**Task statement:**
Go through the data below and gather each line containing "Blue".

**Source data:**
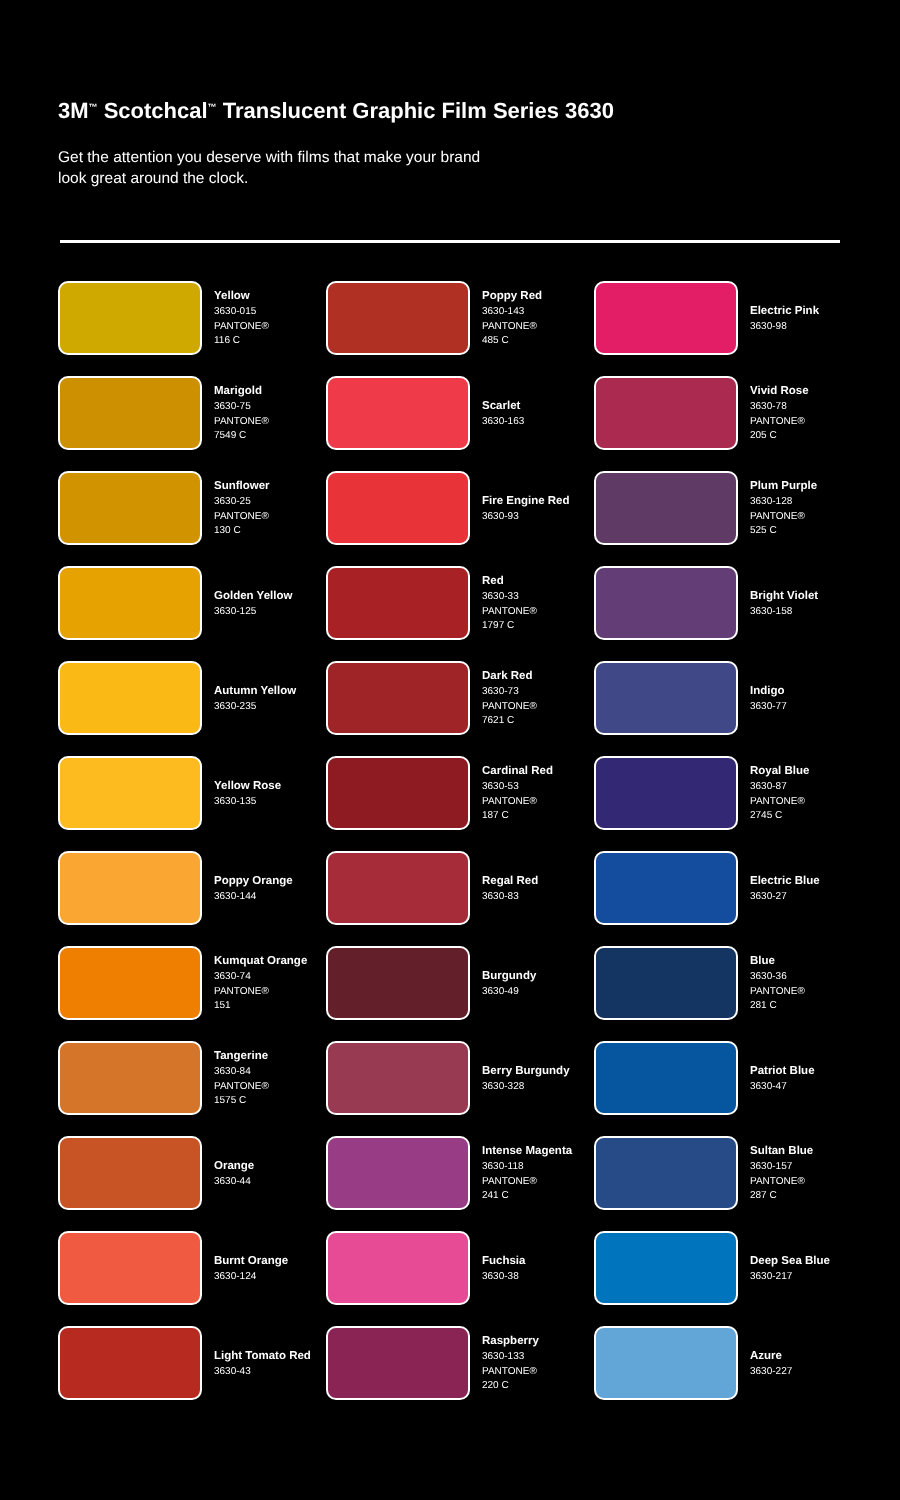3M<sup>™</sup> Scotchcal<sup>™</sup> Translucent Graphic Film Series 3630
Get the attention you deserve with films that make your brand look great around the clock.
Yellow
3630-015
PANTONE®
116 C
Poppy Red
3630-143
PANTONE®
485 C
Electric Pink
3630-98
Marigold
3630-75
PANTONE®
7549 C
Scarlet
3630-163
Vivid Rose
3630-78
PANTONE®
205 C
Sunflower
3630-25
PANTONE®
130 C
Fire Engine Red
3630-93
Plum Purple
3630-128
PANTONE®
525 C
Golden Yellow
3630-125
Red
3630-33
PANTONE®
1797 C
Bright Violet
3630-158
Autumn Yellow
3630-235
Dark Red
3630-73
PANTONE®
7621 C
Indigo
3630-77
Yellow Rose
3630-135
Cardinal Red
3630-53
PANTONE®
187 C
Royal Blue
3630-87
PANTONE®
2745 C
Poppy Orange
3630-144
Regal Red
3630-83
Electric Blue
3630-27
Kumquat Orange
3630-74
PANTONE®
151
Burgundy
3630-49
Blue
3630-36
PANTONE®
281 C
Tangerine
3630-84
PANTONE®
1575 C
Berry Burgundy
3630-328
Patriot Blue
3630-47
Orange
3630-44
Intense Magenta
3630-118
PANTONE®
241 C
Sultan Blue
3630-157
PANTONE®
287 C
Burnt Orange
3630-124
Fuchsia
3630-38
Deep Sea Blue
3630-217
Light Tomato Red
3630-43
Raspberry
3630-133
PANTONE®
220 C
Azure
3630-227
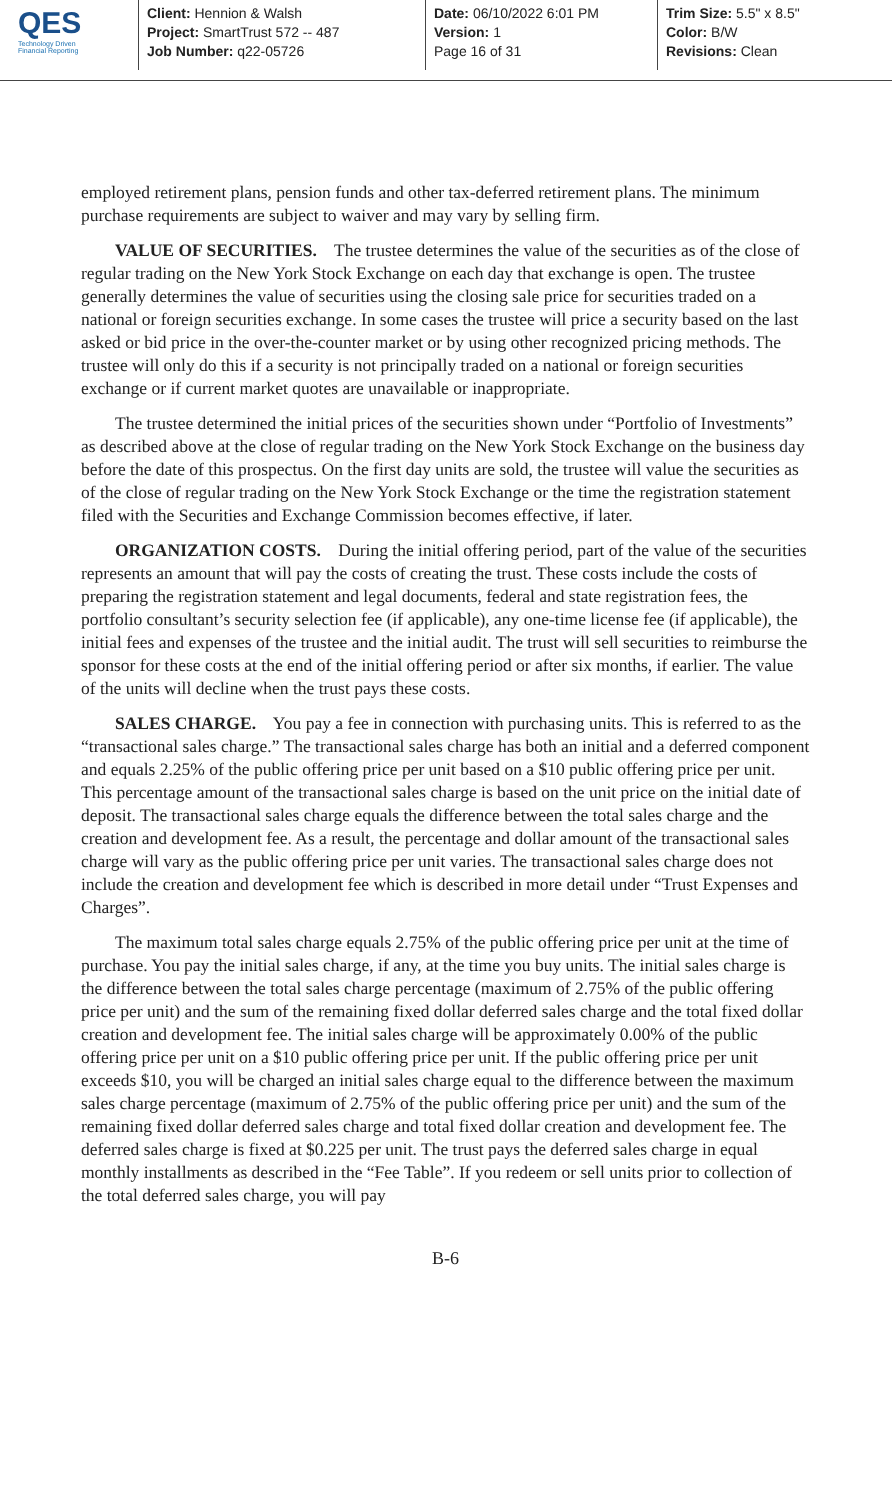QES
Technology Driven
Financial Reporting
Client: Hennion & Walsh
Project: SmartTrust 572 -- 487
Job Number: q22-05726
Date: 06/10/2022 6:01 PM
Version: 1
Page 16 of 31
Trim Size: 5.5" x 8.5"
Color: B/W
Revisions: Clean
employed retirement plans, pension funds and other tax-deferred retirement plans. The minimum purchase requirements are subject to waiver and may vary by selling firm.
VALUE OF SECURITIES. The trustee determines the value of the securities as of the close of regular trading on the New York Stock Exchange on each day that exchange is open. The trustee generally determines the value of securities using the closing sale price for securities traded on a national or foreign securities exchange. In some cases the trustee will price a security based on the last asked or bid price in the over-the-counter market or by using other recognized pricing methods. The trustee will only do this if a security is not principally traded on a national or foreign securities exchange or if current market quotes are unavailable or inappropriate.
The trustee determined the initial prices of the securities shown under “Portfolio of Investments” as described above at the close of regular trading on the New York Stock Exchange on the business day before the date of this prospectus. On the first day units are sold, the trustee will value the securities as of the close of regular trading on the New York Stock Exchange or the time the registration statement filed with the Securities and Exchange Commission becomes effective, if later.
ORGANIZATION COSTS. During the initial offering period, part of the value of the securities represents an amount that will pay the costs of creating the trust. These costs include the costs of preparing the registration statement and legal documents, federal and state registration fees, the portfolio consultant’s security selection fee (if applicable), any one-time license fee (if applicable), the initial fees and expenses of the trustee and the initial audit. The trust will sell securities to reimburse the sponsor for these costs at the end of the initial offering period or after six months, if earlier. The value of the units will decline when the trust pays these costs.
SALES CHARGE. You pay a fee in connection with purchasing units. This is referred to as the “transactional sales charge.” The transactional sales charge has both an initial and a deferred component and equals 2.25% of the public offering price per unit based on a $10 public offering price per unit. This percentage amount of the transactional sales charge is based on the unit price on the initial date of deposit. The transactional sales charge equals the difference between the total sales charge and the creation and development fee. As a result, the percentage and dollar amount of the transactional sales charge will vary as the public offering price per unit varies. The transactional sales charge does not include the creation and development fee which is described in more detail under “Trust Expenses and Charges”.
The maximum total sales charge equals 2.75% of the public offering price per unit at the time of purchase. You pay the initial sales charge, if any, at the time you buy units. The initial sales charge is the difference between the total sales charge percentage (maximum of 2.75% of the public offering price per unit) and the sum of the remaining fixed dollar deferred sales charge and the total fixed dollar creation and development fee. The initial sales charge will be approximately 0.00% of the public offering price per unit on a $10 public offering price per unit. If the public offering price per unit exceeds $10, you will be charged an initial sales charge equal to the difference between the maximum sales charge percentage (maximum of 2.75% of the public offering price per unit) and the sum of the remaining fixed dollar deferred sales charge and total fixed dollar creation and development fee. The deferred sales charge is fixed at $0.225 per unit. The trust pays the deferred sales charge in equal monthly installments as described in the “Fee Table”. If you redeem or sell units prior to collection of the total deferred sales charge, you will pay
B-6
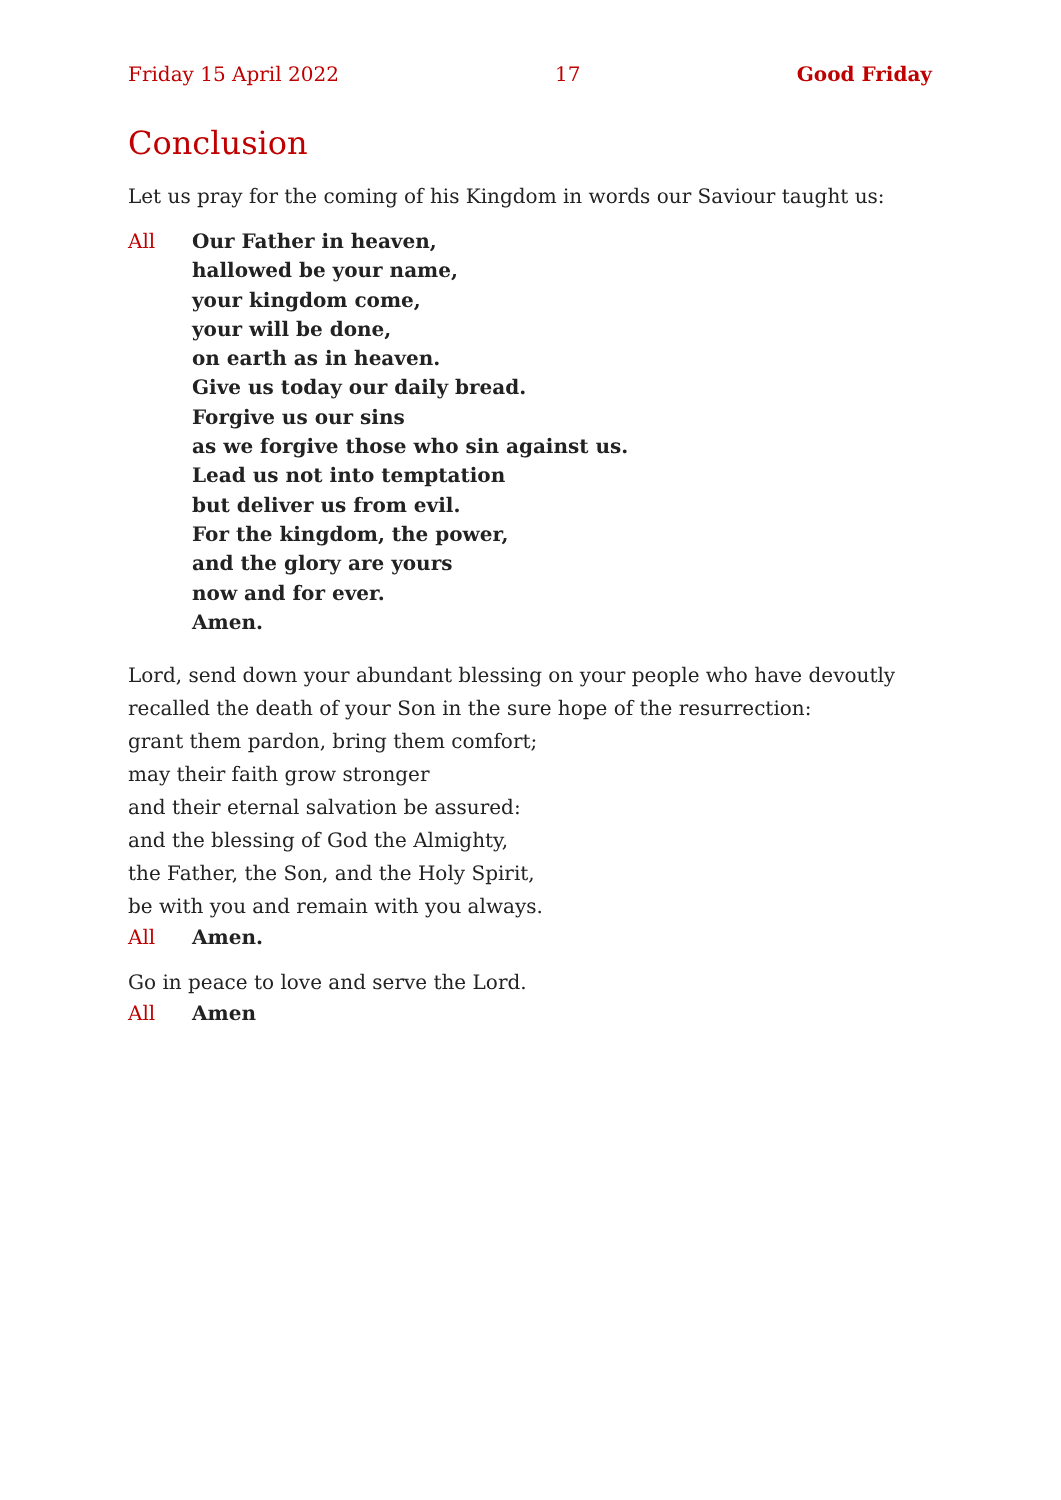Friday 15 April 2022 17 Good Friday
Conclusion
Let us pray for the coming of his Kingdom in words our Saviour taught us:
All Our Father in heaven,
hallowed be your name,
your kingdom come,
your will be done,
on earth as in heaven.
Give us today our daily bread.
Forgive us our sins
as we forgive those who sin against us.
Lead us not into temptation
but deliver us from evil.
For the kingdom, the power,
and the glory are yours
now and for ever.
Amen.
Lord, send down your abundant blessing on your people who have devoutly recalled the death of your Son in the sure hope of the resurrection:
grant them pardon, bring them comfort;
may their faith grow stronger
and their eternal salvation be assured:
and the blessing of God the Almighty,
the Father, the Son, and the Holy Spirit,
be with you and remain with you always.
All Amen.
Go in peace to love and serve the Lord.
All Amen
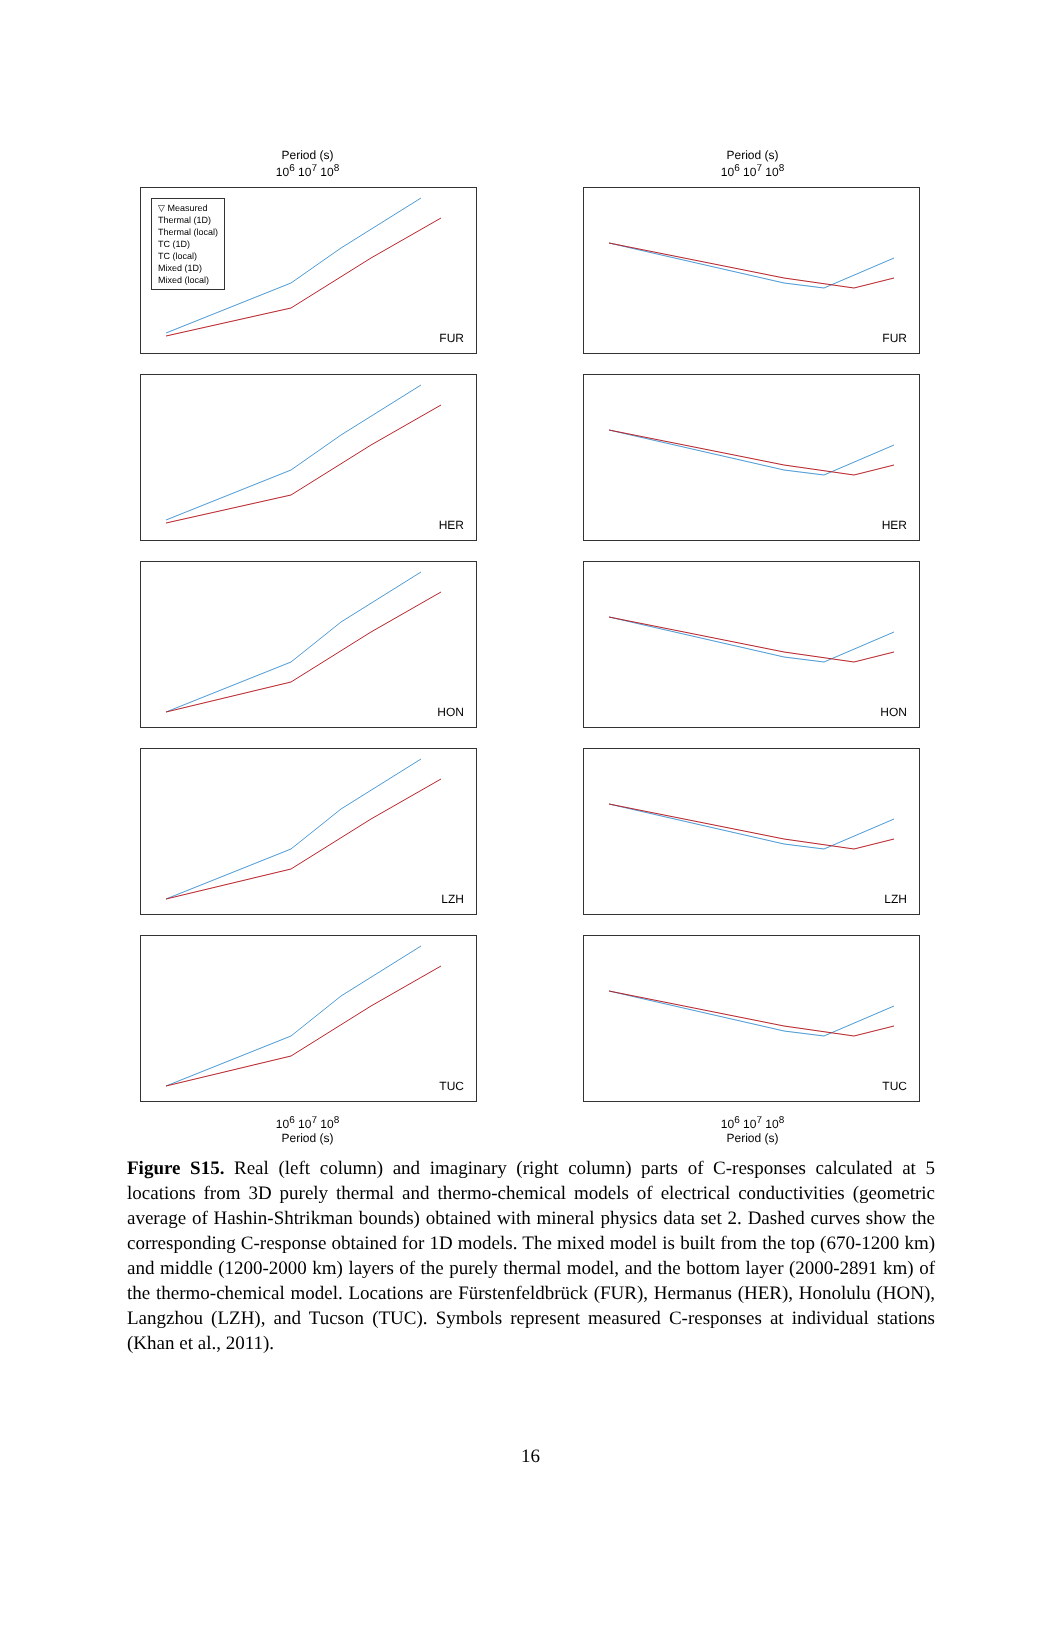Period (s)
10<sup>6</sup> 10<sup>7</sup> 10<sup>8</sup>
Period (s)
10<sup>6</sup> 10<sup>7</sup> 10<sup>8</sup>
▽ Measured
Thermal (1D)
Thermal (local)
TC (1D)
TC (local)
Mixed (1D)
Mixed (local)
FUR
FUR
HER
HER
HON
HON
LZH
LZH
TUC
TUC
10<sup>6</sup> 10<sup>7</sup> 10<sup>8</sup>
Period (s)
10<sup>6</sup> 10<sup>7</sup> 10<sup>8</sup>
Period (s)
Figure S15. Real (left column) and imaginary (right column) parts of C-responses calculated at 5 locations from 3D purely thermal and thermo-chemical models of electrical conductivities (geometric average of Hashin-Shtrikman bounds) obtained with mineral physics data set 2. Dashed curves show the corresponding C-response obtained for 1D models. The mixed model is built from the top (670-1200 km) and middle (1200-2000 km) layers of the purely thermal model, and the bottom layer (2000-2891 km) of the thermo-chemical model. Locations are Fürstenfeldbrück (FUR), Hermanus (HER), Honolulu (HON), Langzhou (LZH), and Tucson (TUC). Symbols represent measured C-responses at individual stations (Khan et al., 2011).
16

**Task output:**
Royal Blue
Electric Blue
Blue
Patriot Blue
Sultan Blue
Deep Sea Blue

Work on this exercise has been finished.